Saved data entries

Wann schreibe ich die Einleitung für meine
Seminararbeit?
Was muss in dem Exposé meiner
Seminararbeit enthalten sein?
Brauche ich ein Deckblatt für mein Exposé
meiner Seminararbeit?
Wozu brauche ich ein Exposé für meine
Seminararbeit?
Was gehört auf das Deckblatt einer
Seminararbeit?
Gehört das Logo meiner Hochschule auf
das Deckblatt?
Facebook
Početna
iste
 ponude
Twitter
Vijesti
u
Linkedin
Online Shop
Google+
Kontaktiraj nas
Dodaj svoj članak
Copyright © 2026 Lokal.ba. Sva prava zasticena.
---
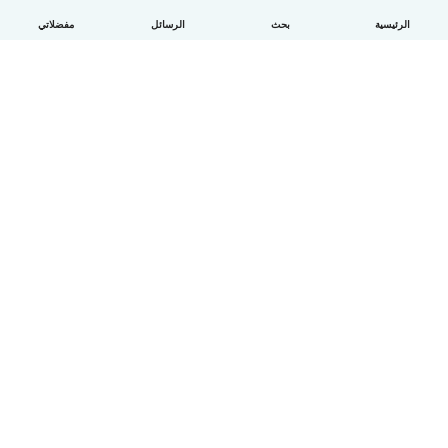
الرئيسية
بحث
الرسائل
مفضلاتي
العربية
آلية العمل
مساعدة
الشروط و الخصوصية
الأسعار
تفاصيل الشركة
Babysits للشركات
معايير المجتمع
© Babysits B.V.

• [TASK DETAILS]
Could you edit the lines starting at "Wann schreibe ich die Einleitung für meine" and ending at "Copyright © 2026" so that "Seminararbeit" becomes "Hausarbeit" and everything else stays the same?

• [SOLUTION TO THE EXERCISE]
Wann schreibe ich die Einleitung für meine
Hausarbeit?
Was muss in dem Exposé meiner
Hausarbeit enthalten sein?
Brauche ich ein Deckblatt für mein Exposé
meiner Hausarbeit?
Wozu brauche ich ein Exposé für meine
Hausarbeit?
Was gehört auf das Deckblatt einer
Hausarbeit?
Gehört das Logo meiner Hochschule auf
das Deckblatt?
Facebook
Početna
iste
 ponude
Twitter
Vijesti
u
Linkedin
Online Shop
Google+
Kontaktiraj nas
Dodaj svoj članak
Copyright © 2026 Lokal.ba. Sva prava zasticena.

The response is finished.